Work order 1 –
Answer these questions using the article on the Bill Evans Award:
(a) Who selects the award winner?
(b) Since what year has the award been given annually?
(c) How many recipients have been selected in the NBA draft?

Source text –
BEGIN
= Bill Evans Award =

Annual boys basketball award in West Virginia, US

Each year the Bill Evans Award is given to the person chosen as the best high school boys basketball player in the U.S. state of West Virginia. The award winner is selected by members of the West Virginia Sports Writers Association. The award has been given annually since 1970.

Four recipients of the Bill Evans Award have won twice; Jeff Schneider (1977, 1978), Randy Moss (1994, 1995), Isaac McKneely (2021, 2022), and Eli Sancomb (2025, 2026). Most recipients go to NCAA Division I universities, with a high of ten playing at West Virginia. Six recipients have been selected in the NBA draft; Earl Jones (1979), Gay Elmore (1982), Bimbo Coles (1985), Tamar Slay (1998), Patrick Patterson (2006), O. J. Mayo (2007). Additionally, two recipients have been selected in the NFL draft; Randy Moss and Aaron Dobson (2009).
END
Data under study –
BEGIN
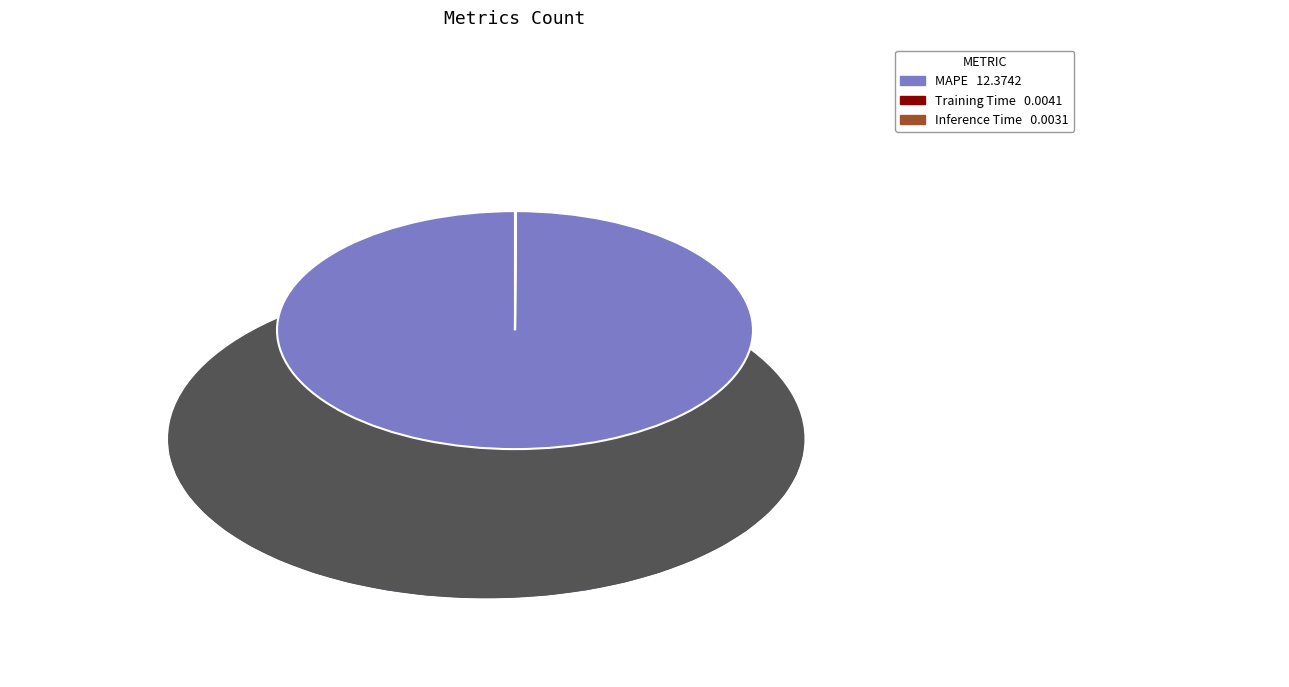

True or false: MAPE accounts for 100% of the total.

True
END
BEGIN
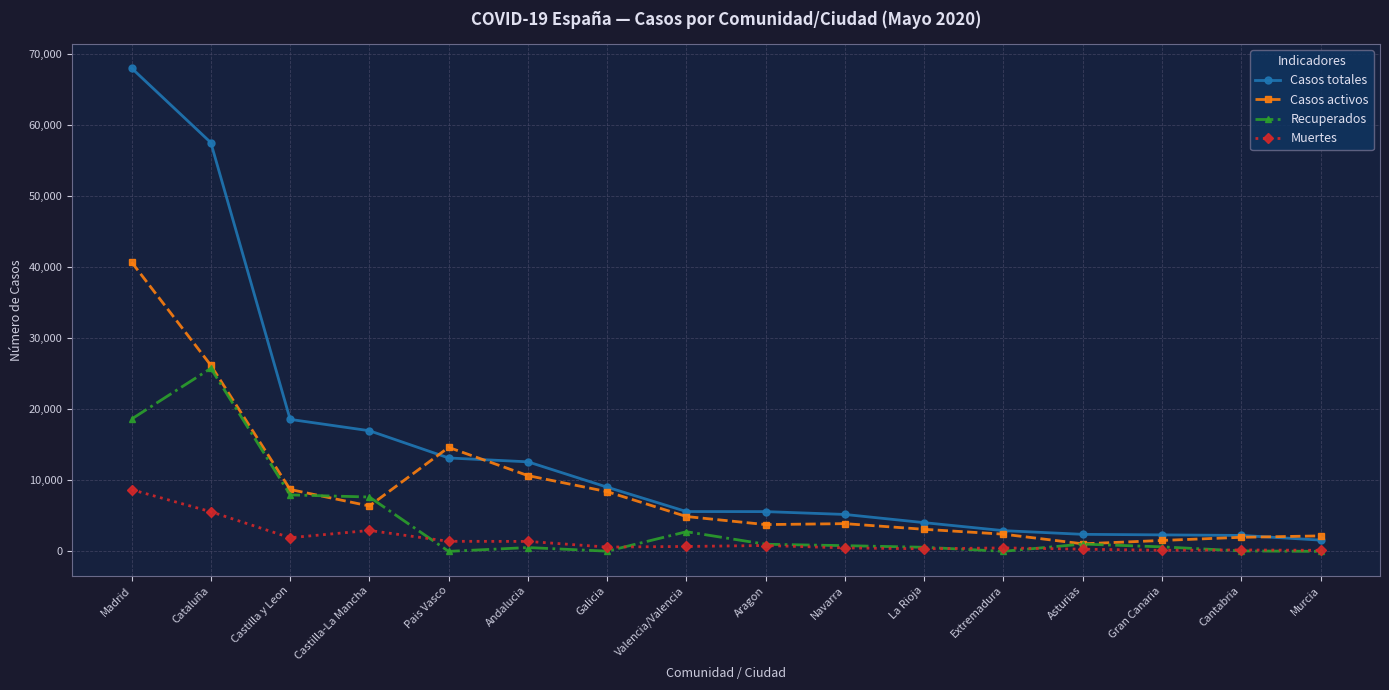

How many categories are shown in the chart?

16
END
BEGIN
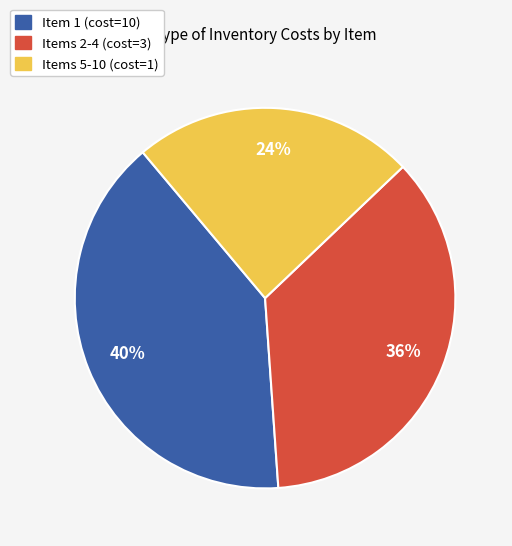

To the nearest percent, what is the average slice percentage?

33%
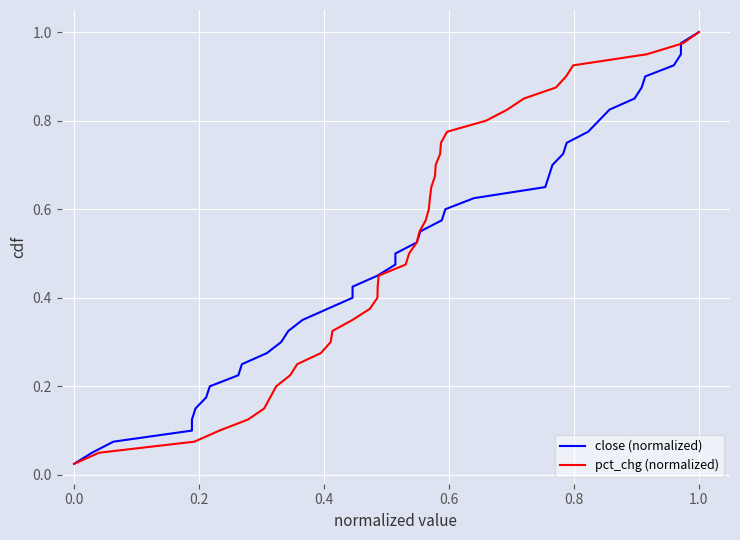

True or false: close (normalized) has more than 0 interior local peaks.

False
END
Work order 2 –
Pick out every line of the entries above that contains the string "True".

Written reply 1 –
(a) Members of the West Virginia Sports Writers Association
(b) 1970
(c) Six

Written reply 2 –
True or false: MAPE accounts for 100% of the total.
True
True or false: close (normalized) has more than 0 interior local peaks.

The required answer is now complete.